Ghana FA starts process to revolutionise league with licensing system

Published on: 10 September 2014
Ghana FA starts process to revolutionise league with licensing system
Kotoko are Ghana's league champions and GFA wants to improve the local league

Ghana Football Association (GFA) has started training clubs in the new system that will catapult the local league into the realms of professionalism as the training of club officials on the operation of the Club Licensing system got underway in Prampram on Tuesday.

GFA vice-president Fred Crentsil opened the seminar as the federation seek to school club officials on how the the Club Licensing system will operate with the view of injecting professionalism into our local leagues.

The GFA has taken the lead by promoting and educating officials about the system as Club sides make the transition of meeting the requirements of the new working document.

A seminar for Premier and Division One sides at the Ghanaman Soccer Centre of Excellence was held on Tuesday aimed at introducing the system which will ensure good governance, financial stability and transparency in club football management in the country.

Fred Crentsil, who was present at the seminar organised by the GFA expressed delight with clubs’ participation and readiness to put measures in place to meet the requirements.

“We were initially skeptical if we could meet the requirements CAF gave us but from what we’ve seen today [Tuesday], I can say we are all ready to embrace it”, Crentsil said.

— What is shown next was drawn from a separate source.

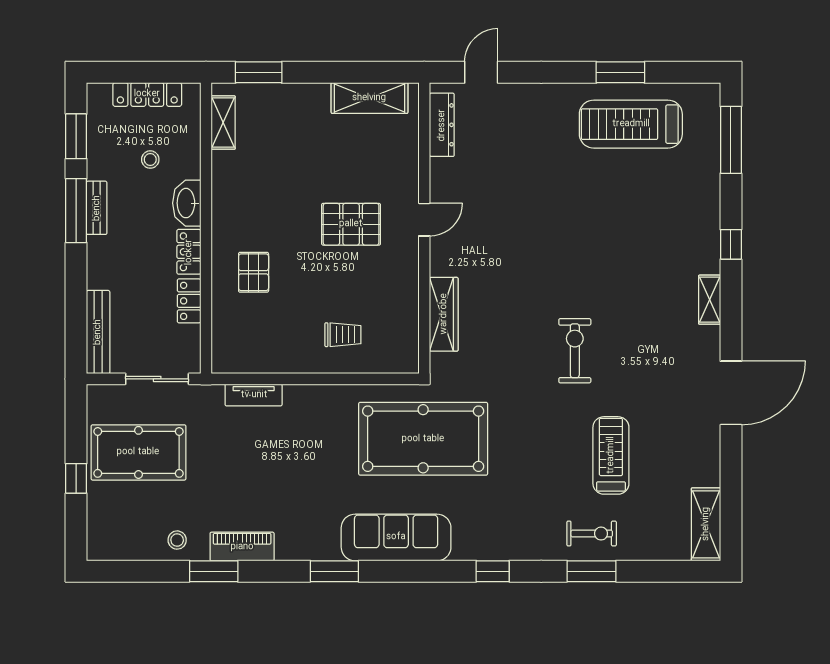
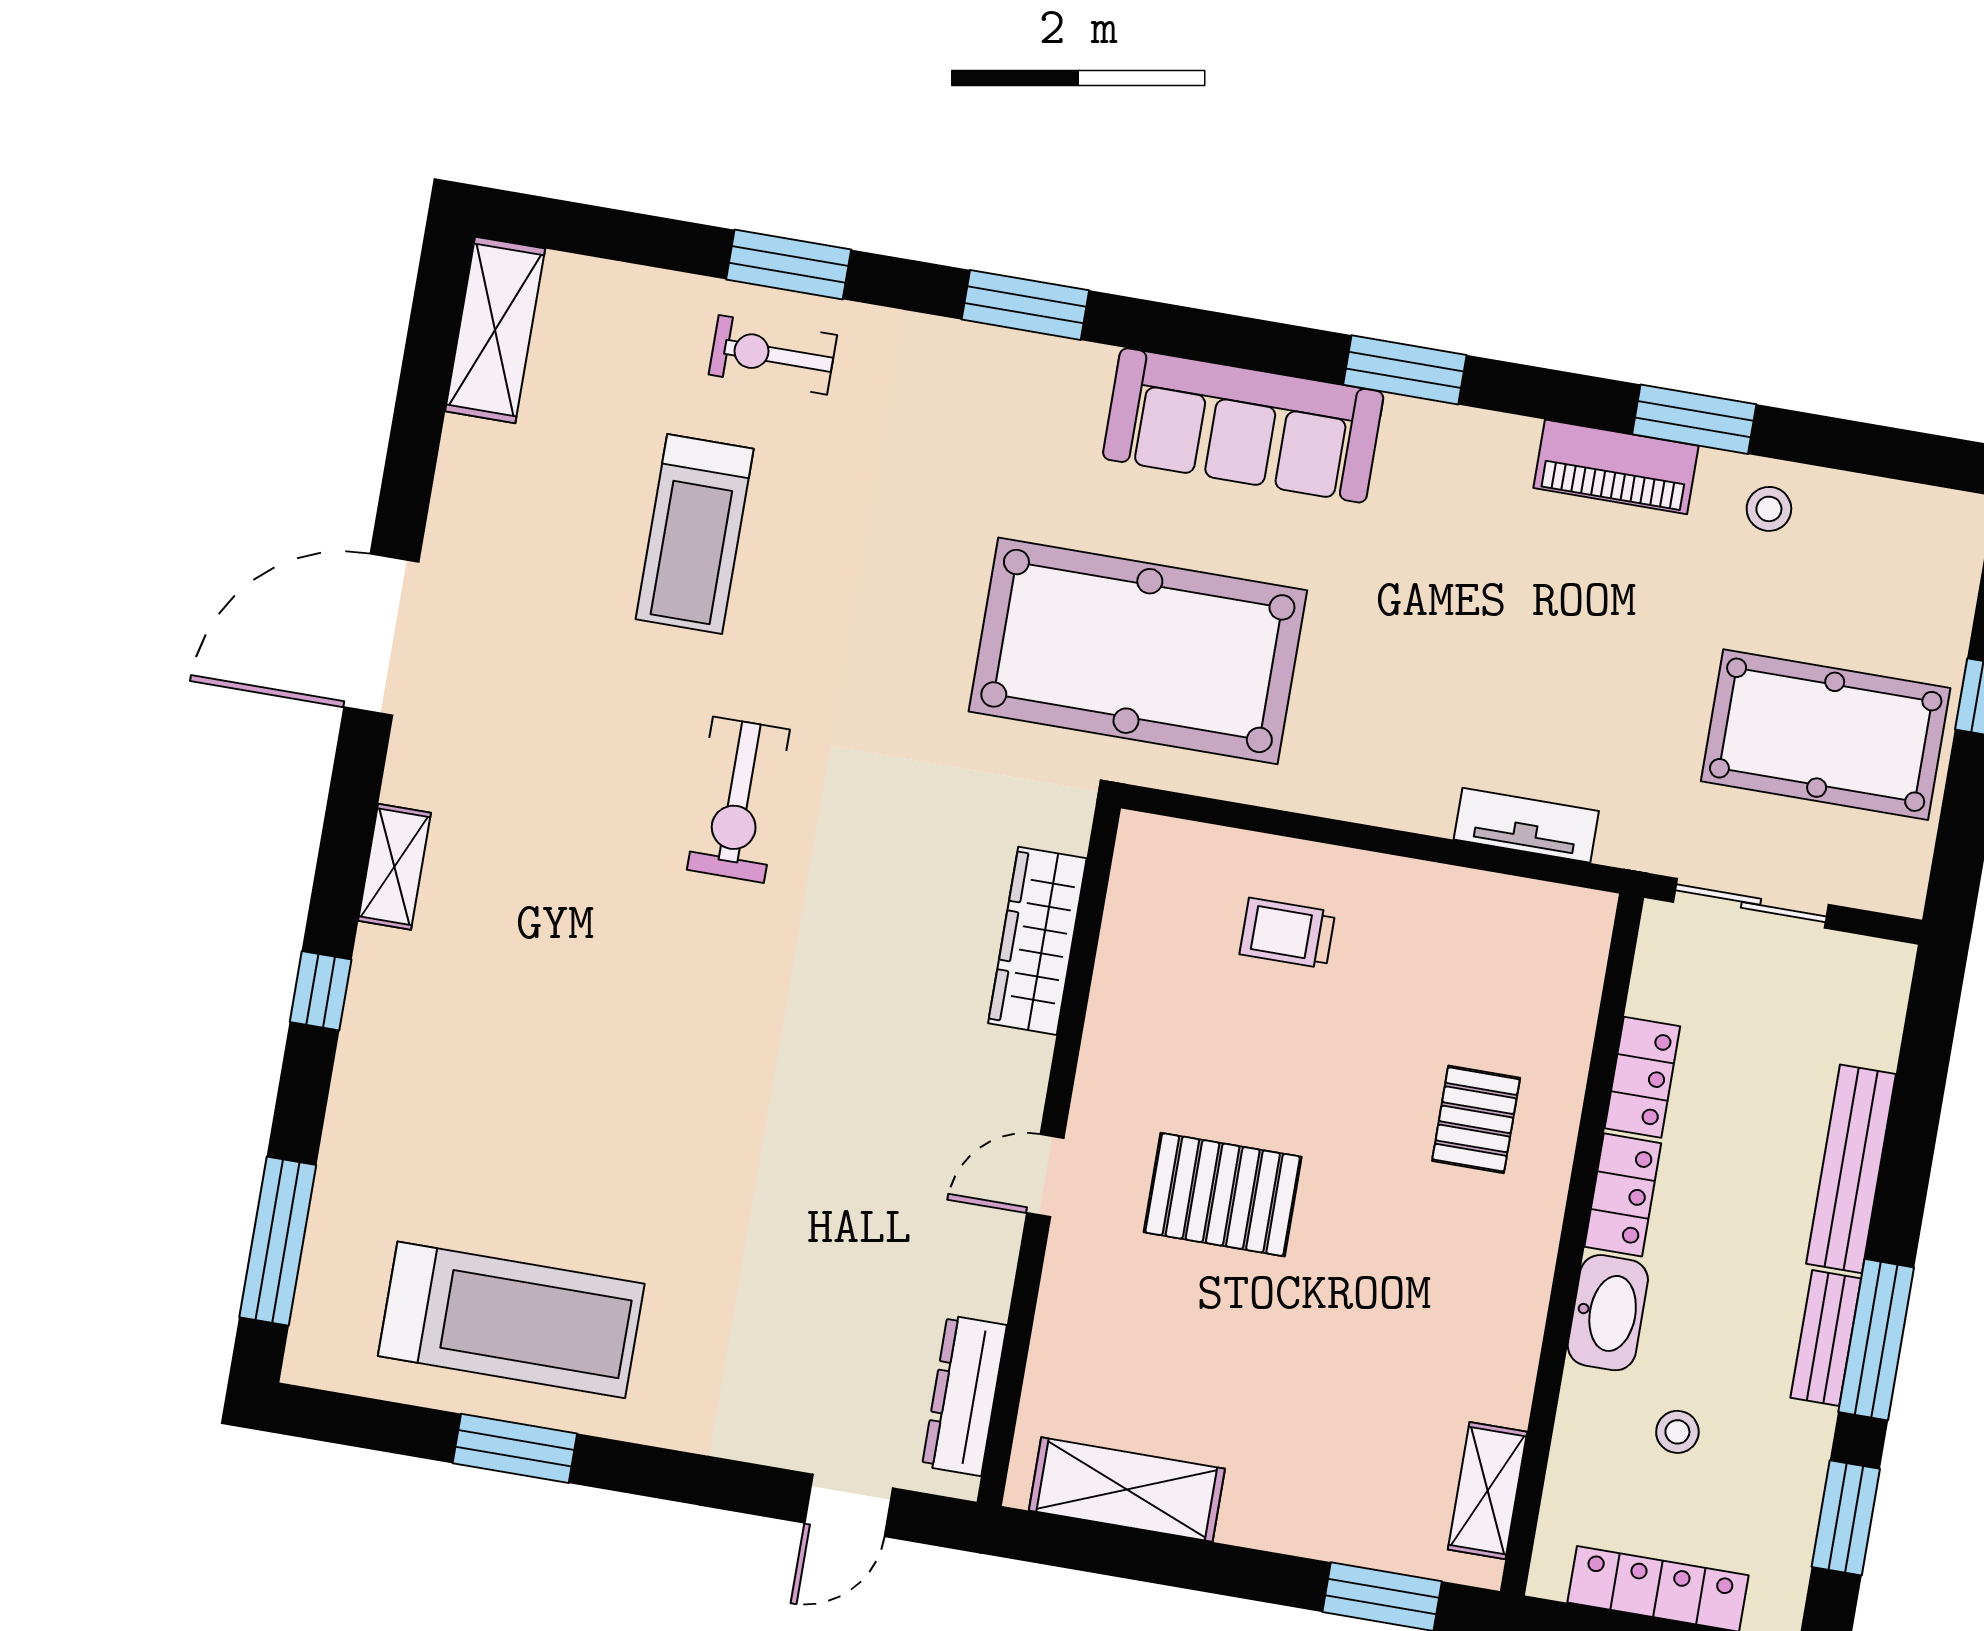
bench: (98, 332) -> (1851, 1169), moved
window: (493, 571) -> (1025, 305), width x1.50

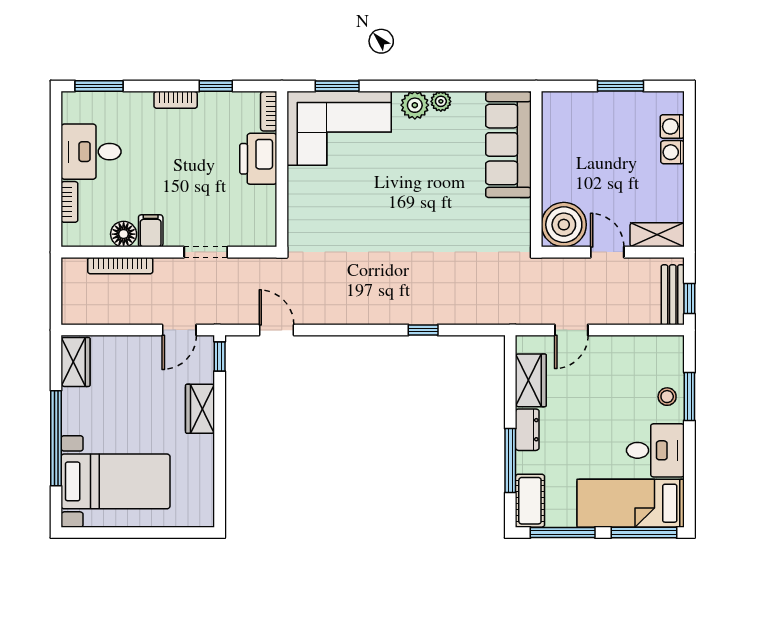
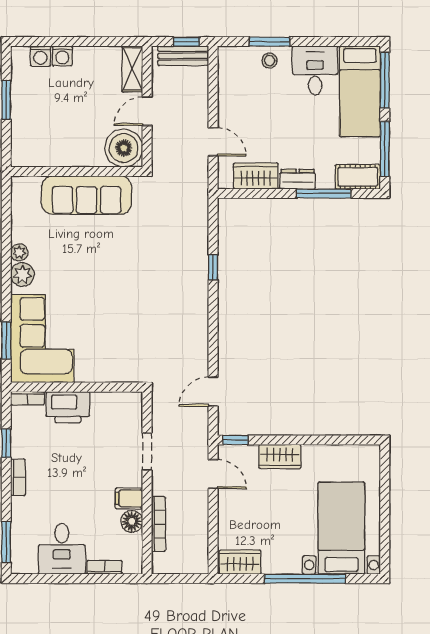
sofa: (508, 144) -> (87, 195), moved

Premier League Board officials who earlier this year attended a CAF Licensing seminar in South Africa, took turns to train the Club administrators on the five thematic areas for club licensing.

The seminar forms part of the GFA’s desire to steadily introduce the Club Licensing Regulations in its operations in the Ghana Premier League and all its organized competitions.

The Club Licensing Regulations are the basic working documents for member associations that incorporate the minimum requirements and guidelines for every criteria for compliance as a basis for the issuance of a license to any club.

According to the document, every club must fulfill requirements for a license and these are divided into five categories (sporting, infrastructure, personnel and administrative, legal and ?nancial), with each category being split into three grades A-C (mandatory and best-practice recommendation).

The regulations are based on those developed by CAF from the blueprint crafted by FIFA after its Congress in Munich, Germany in 2006.